The same genes, however, were up-regulated in the case of mild cognitive impairment, a precursor to Alzheimer's disease. The authors suggest this effect may be due to a compensatory mechanism in the brain in response to early pathology.
The findings are consistent with earlier work establishing that accumulations of amyloid beta (Aβ) in neurons, a hallmark of Alzheimer's, are directly implicated in mitochondrial dysfunction.

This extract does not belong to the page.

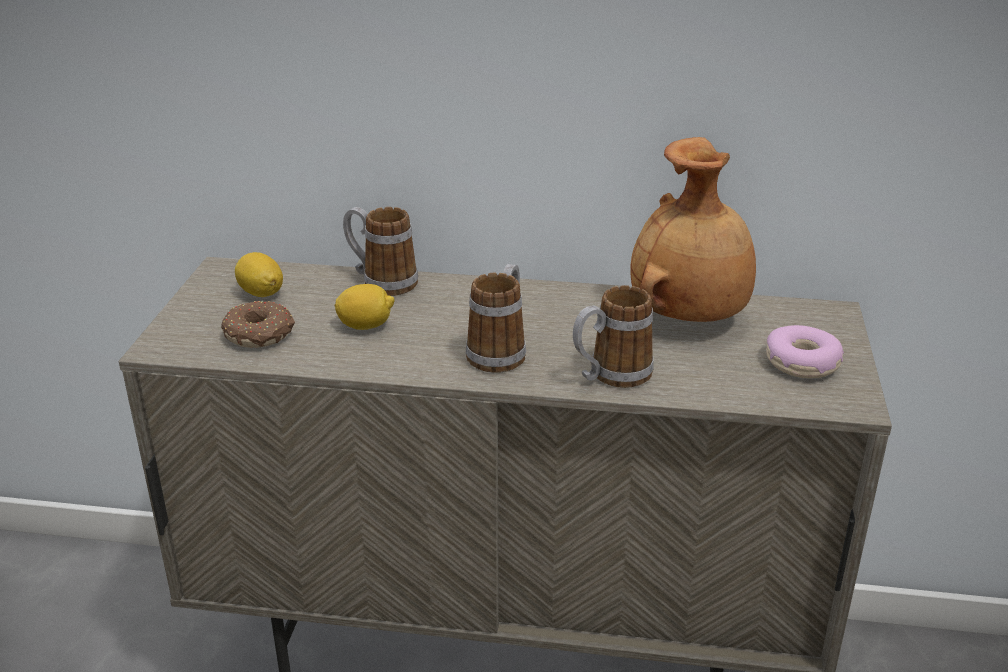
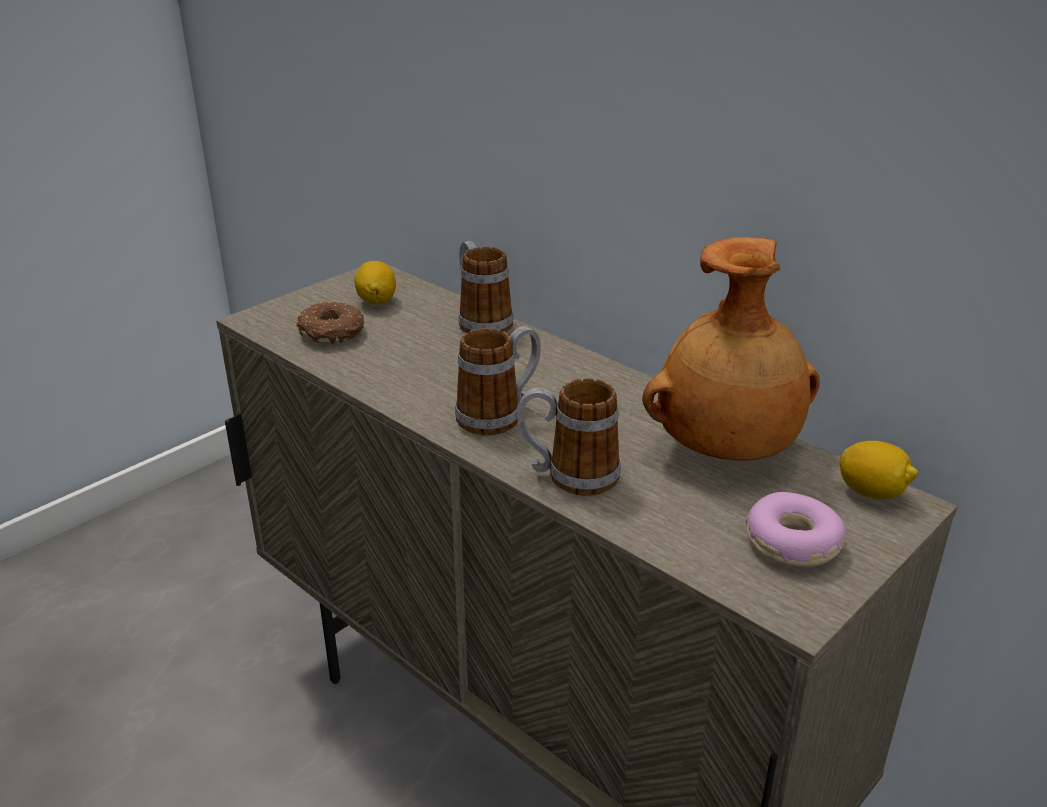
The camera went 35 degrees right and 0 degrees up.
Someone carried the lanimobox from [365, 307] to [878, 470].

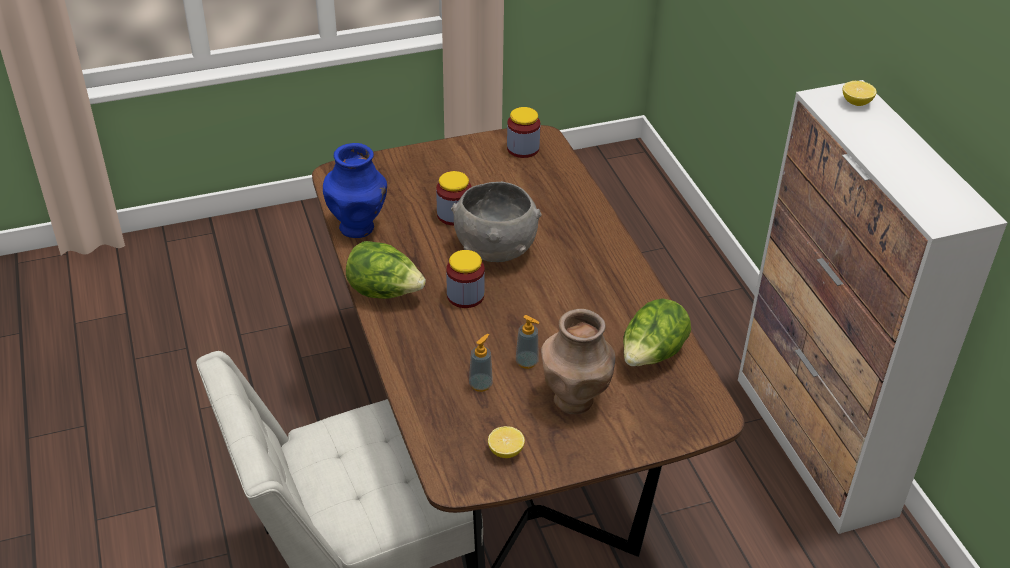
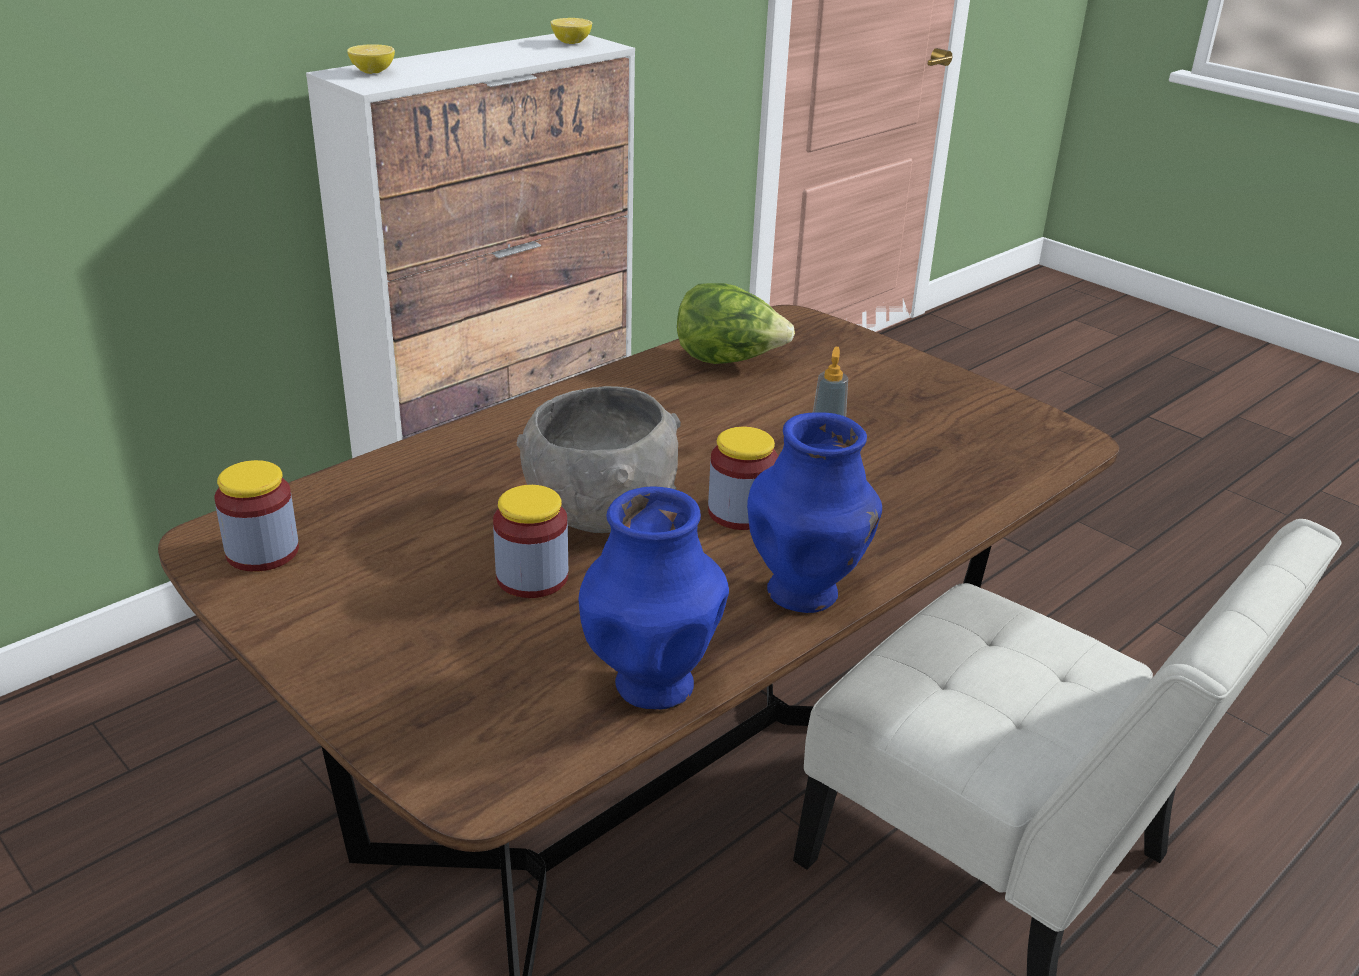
The camera went 115 degrees left and 10 degrees down.
Someone took away the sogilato at [481, 363].
Someone took away the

The pronounced effect on nuclear-encoded but not mitochondrial-encoded OXPHOS genes may point to dysfunctions in the transport of molecules from the cell nucleus to the mitochondria.
"Our work on mitochondria offers the promise of a reliable marker appearing earlier in the course of the disease–one which more closely correlates with the degree of dementia than the current diagnostic of plaques and tangles," Coleman says.
Precise mechanisms of mitochondrial decline in aging and Alzheimer's have yet to be teased out and will be the focus of continuing research. The study suggests that therapies aimed at restoring function in nuclear-encoded OXPHOS genes may provide an exciting new avenue for treatment of Alzheimer's.